It's hazy, hot, and humid. Again. The haze is so pervasive that the Isles of Shoals are completely invisible to the north and parts of Ipswich to the south look like they are floating above a thick, shiny, blue band of smoke. The green heads are out in force. So, apparently are the sanderlings. I counted 58 close enough to see in the haze, but it looked like there were more further down the beach running like small black shadows through the blue smoke.

Very few visitors came this far down the beach. Only one couple tried to walk right past me into the closed area. It's funny how people - adult grown-up people - think you can't seem them if they don't look at you. As soon as I spoke to them, they turned around and walked back the way they'd come. One person wanted to know how to get to Sandy Point (get back in car and drive, it's 6 miles south - even if the beach was open you wouldn't be walking that far today). Another guy asked about green heads. People are always asking me about green heads. I guess sitting out there for hours getting eaten by them qualifies me as an expert.

Actually, I only got two green head bites, which is incredible considering the number of green heads that flew around me. I guess maybe Deep Woods Off does work.

I had plenty of time to watch the sanderlings and try to figure out how they coordinate their group movements. I think the cues must be visual, because they weren't calling much if at all but they were well synchronized running in and out of the water. Except for one. One sanderling consistently ran in the opposite direction from the other 57. It ended up some distance further south than the rest of the flock and then had to fly back up to join them.

  

Other than the sanderlings, there weren't a whole lot of birds around. Every once in awhile a gull or a cormorant would fly by, but no big flocks like there have been the last few times.
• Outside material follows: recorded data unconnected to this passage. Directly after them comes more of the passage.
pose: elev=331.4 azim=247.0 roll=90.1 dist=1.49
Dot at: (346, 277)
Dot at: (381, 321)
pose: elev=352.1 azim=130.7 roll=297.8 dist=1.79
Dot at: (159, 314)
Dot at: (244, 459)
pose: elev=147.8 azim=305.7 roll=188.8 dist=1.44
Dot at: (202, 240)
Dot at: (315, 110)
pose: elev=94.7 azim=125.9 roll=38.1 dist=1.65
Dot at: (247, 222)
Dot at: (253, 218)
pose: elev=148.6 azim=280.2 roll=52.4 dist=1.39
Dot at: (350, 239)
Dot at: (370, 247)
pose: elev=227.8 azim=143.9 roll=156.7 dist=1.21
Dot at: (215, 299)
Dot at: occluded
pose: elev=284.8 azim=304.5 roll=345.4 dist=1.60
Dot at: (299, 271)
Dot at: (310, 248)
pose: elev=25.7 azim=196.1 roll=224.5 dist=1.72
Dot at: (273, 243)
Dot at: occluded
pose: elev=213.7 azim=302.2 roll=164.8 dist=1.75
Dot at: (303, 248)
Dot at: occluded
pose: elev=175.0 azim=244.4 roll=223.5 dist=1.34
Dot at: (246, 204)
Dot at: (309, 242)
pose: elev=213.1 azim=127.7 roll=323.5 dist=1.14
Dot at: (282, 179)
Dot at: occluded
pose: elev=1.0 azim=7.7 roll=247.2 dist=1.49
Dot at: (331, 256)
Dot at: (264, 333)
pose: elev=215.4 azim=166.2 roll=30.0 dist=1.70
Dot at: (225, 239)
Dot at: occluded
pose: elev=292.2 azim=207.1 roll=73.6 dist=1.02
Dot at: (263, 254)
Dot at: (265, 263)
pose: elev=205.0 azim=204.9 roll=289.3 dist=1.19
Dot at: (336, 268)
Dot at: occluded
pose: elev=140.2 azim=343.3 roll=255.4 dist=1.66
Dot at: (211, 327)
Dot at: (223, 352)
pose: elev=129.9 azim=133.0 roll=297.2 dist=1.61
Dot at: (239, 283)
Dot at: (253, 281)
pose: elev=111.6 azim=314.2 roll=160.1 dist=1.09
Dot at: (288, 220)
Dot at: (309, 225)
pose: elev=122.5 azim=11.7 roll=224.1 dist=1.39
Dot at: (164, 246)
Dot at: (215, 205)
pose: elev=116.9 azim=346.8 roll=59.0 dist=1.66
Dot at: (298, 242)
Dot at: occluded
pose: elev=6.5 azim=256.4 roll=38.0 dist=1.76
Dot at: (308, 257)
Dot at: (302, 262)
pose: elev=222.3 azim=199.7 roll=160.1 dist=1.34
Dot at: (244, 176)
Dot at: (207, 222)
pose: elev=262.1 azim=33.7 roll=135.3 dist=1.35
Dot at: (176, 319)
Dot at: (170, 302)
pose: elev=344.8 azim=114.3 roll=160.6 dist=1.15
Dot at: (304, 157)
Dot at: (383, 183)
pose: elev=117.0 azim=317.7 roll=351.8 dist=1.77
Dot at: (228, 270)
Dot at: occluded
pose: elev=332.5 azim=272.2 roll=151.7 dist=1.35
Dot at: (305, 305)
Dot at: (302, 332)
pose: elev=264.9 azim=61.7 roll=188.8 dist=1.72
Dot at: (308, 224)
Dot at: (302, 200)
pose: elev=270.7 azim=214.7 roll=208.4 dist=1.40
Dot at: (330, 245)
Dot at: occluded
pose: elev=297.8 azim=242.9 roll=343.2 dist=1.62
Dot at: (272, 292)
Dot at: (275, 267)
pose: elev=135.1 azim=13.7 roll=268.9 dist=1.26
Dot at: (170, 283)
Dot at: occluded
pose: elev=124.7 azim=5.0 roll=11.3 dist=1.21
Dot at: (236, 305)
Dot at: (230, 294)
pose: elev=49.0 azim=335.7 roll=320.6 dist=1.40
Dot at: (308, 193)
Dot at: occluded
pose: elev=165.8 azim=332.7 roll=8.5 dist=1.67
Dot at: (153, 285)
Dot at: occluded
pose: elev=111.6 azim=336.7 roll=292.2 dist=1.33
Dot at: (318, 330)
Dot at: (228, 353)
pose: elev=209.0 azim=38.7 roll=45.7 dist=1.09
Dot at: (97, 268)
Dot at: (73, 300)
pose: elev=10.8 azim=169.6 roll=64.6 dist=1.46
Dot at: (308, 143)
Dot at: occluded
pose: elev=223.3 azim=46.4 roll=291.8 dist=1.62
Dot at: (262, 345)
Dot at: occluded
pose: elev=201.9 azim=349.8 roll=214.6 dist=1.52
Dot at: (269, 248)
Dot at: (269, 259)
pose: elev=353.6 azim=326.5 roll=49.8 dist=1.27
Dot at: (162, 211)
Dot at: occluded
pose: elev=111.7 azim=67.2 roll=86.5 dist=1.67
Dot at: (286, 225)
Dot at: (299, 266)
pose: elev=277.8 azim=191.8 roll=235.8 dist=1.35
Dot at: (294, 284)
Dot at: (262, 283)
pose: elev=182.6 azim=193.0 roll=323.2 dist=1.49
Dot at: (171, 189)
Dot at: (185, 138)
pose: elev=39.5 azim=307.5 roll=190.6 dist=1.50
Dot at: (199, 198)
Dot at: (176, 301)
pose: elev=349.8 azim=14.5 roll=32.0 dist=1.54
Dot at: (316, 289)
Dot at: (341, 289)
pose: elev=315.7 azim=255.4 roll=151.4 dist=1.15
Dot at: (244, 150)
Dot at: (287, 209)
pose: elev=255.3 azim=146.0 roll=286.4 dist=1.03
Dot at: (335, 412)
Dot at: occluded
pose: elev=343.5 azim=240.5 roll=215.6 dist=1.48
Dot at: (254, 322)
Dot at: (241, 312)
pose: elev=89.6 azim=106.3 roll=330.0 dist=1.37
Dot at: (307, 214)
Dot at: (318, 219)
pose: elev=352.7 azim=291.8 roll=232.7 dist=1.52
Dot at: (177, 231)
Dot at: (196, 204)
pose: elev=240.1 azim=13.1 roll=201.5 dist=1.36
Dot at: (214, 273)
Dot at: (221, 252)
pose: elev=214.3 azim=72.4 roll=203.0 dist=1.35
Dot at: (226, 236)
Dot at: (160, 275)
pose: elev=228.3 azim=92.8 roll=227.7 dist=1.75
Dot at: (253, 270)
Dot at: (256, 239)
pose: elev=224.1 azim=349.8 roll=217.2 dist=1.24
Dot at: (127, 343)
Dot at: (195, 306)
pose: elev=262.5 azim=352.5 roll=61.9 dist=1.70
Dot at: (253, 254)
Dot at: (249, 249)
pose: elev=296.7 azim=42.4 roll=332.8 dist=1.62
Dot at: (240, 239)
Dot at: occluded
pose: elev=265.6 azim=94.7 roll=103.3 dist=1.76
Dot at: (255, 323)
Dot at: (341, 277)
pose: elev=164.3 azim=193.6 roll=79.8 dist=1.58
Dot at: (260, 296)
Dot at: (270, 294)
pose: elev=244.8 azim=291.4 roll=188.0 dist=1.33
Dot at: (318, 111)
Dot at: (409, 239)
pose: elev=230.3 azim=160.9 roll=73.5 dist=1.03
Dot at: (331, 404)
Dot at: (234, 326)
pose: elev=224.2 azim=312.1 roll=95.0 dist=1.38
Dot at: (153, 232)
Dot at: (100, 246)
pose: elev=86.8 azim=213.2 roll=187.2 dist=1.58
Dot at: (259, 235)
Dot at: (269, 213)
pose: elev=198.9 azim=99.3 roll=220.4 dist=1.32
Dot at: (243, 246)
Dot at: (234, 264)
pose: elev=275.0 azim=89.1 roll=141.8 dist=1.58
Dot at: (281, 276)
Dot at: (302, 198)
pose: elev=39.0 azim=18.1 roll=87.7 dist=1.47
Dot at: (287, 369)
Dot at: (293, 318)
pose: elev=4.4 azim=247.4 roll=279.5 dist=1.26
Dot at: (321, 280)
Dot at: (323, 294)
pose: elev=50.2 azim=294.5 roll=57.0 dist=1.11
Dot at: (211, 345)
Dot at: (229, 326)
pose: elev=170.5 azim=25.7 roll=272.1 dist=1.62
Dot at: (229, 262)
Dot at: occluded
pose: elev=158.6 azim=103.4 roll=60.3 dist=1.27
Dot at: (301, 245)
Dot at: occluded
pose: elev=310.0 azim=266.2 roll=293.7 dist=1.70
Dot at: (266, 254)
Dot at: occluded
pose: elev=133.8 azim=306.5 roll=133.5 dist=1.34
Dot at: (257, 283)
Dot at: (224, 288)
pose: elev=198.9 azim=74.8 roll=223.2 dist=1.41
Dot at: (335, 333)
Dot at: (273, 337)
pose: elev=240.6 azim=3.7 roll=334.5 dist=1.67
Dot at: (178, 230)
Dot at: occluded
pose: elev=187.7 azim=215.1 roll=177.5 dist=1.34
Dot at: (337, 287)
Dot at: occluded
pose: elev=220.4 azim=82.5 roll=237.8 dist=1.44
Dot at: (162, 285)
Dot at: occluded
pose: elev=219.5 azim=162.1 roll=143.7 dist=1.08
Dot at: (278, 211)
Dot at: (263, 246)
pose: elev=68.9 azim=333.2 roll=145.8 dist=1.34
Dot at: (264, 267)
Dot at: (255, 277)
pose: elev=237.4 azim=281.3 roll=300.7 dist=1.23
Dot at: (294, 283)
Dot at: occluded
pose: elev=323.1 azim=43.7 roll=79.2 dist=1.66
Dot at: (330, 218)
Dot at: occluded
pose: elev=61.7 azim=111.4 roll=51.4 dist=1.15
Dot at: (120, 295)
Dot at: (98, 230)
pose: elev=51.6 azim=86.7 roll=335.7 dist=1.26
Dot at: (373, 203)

I felt a few drops of rain after I'd been there about two hours. At first I was kind of enjoying it, but then it started to pick up. I was just about to radio the gatehouse that I was getting wet and packing up when he radioed me that there were storm warnings in effect for Worcester County (not where we are) and the storms were expected to come this way. I packed up and hiked back over the dunes to my car.

swaleNow that the boundary is at parking lot 2, the walk to and from the car is a lot more difficult. The sand is really soft and the "road" isn't even close to flat. But the landscape is gorgeous.

As I left the beach, I stopped at the top of the dune and looked down on the plum bushes, rose bushes, and purple loosestrife and it struck me what a beautiful spot this is. I grabbed my camera out of my backpack and recorded the view. The rain was coming down pretty hard so the photo was kind of marginal, but it made good input for some Photoshop fooling around resulting in a kind of nice watercolor image (except I'm still not happy with the sky).